À présent, il avait plus de soixante-dix ans mais il venait encore travailler presque tous les jours. De plus, au moins trois ou quatre fois par an, Jessie lisait un article qui expliquait comment il avait résolu une enquête qui avait confondu tous ses collègues. On disait que, au deuxième étage de ce bâtiment, on lui avait emménagé un bureau dans ce qui, d’après les rumeurs, avait été un placard à balais.
“Vais-je le rencontrer ?” demanda Jessie en essayant de contrôler son enthousiasme.
“Pas aujourd’hui”, dit Hernandez. “Si vous acceptez le poste, cela arrivera peut-être au bout de quelque temps. Je vous présenterai. Il n’est pas très sociable.”
Jessie savait que Hernandez idéalisait les choses pour être diplomate. Garland Moses avait la réputation d’être un connard taciturne au caractère exécrable. S’il n’avait pas été un excellent chasseur de criminels, il aurait probablement été inemployable.
“Donc, Moses est en quelque sorte le profileur émérite du département”, continua Hernandez. “Il n’intervient que dans les enquêtes vraiment importantes. Pour les enquêtes impliquant des personnes moins célèbres, le département a plusieurs autres intervenants et des profileurs indépendants. Malheureusement, notre profileur le plus jeune, Josh Caster, a démissionné hier.”
“Pourquoi ?”
“Officiellement ?” dit Hernandez. “Il voulait déménager dans une ville plus familiale. Il a une femme et deux enfants qu’il ne voit jamais. Donc, il a accepté un poste à Santa Barbara.”
“Et officieusement ?”
“Il ne supportait plus ce travail. Il a travaillé à la section vol-homicide pendant six ans, est allé au programme de formation du FBI, est revenu tout feu tout flamme et a vraiment été un profileur d’exception pendant deux ans après ça. Soudain, un jour, il s’est effondré.”
“Que voulez-vous dire ?” demanda Jessie.
“C’est une histoire très moche, Jessie. Je pense que, après ce qui vous est arrivé avec votre mari, je ne devrais pas vous la raconter. Cependant, frôler la violence ou la mort, ce n’est pas pareil que la voir tous les jours, voir les choses affreuses que les êtres humains se font parfois les uns aux autres. Quand on est exposé à ça, on a du mal à garder son humanité. Ça use peu à peu. Si vous n’arrivez pas à penser à autre chose à la fin de la journée, cela peut vraiment vous bousiller. Quand vous entendrez la proposition que j’ai à vous faire, n’oubliez pas de tenir compte de cet aspect des choses.”
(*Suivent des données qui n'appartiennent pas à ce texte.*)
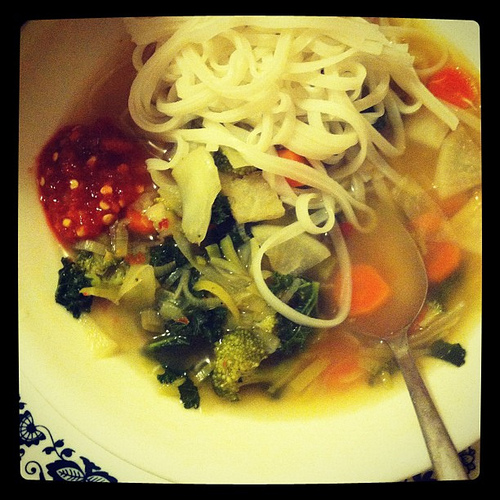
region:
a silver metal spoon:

Jessie décida que ce n’était pas le moment de dire à l’inspecteur Hernandez que son expérience avec Kyle n’était pas la première fois où elle avait frôlé la mort de près. Elle ne savait pas si le fait d’avoir vu son père assassiner plusieurs personnes, dont sa mère, pendant qu’elle était enfant risquait de mettre en péril ses perspectives professionnelles.
“En quoi consiste exactement votre proposition ?” demanda-t-elle pour changer complètement de sujet.
Ils avaient atteint le bureau d’Hernandez, qui fit signe à Jessie de s’asseoir en face de lui avant de continuer.
“Vous devez remplacer Caster, au moins de façon provisoire. Le département n’est pas encore prêt à embaucher de nouveau profileur à plein temps. Ils ont consacré beaucoup de ressources à Caster et ils ont été échaudés. Ils veulent effectuer une grande recherche de candidat avant d’embaucher un remplaçant permanent. Entre temps, ils cherchent une personne qui acceptera de ne pas travailler à plein temps et d’être sous-payée.”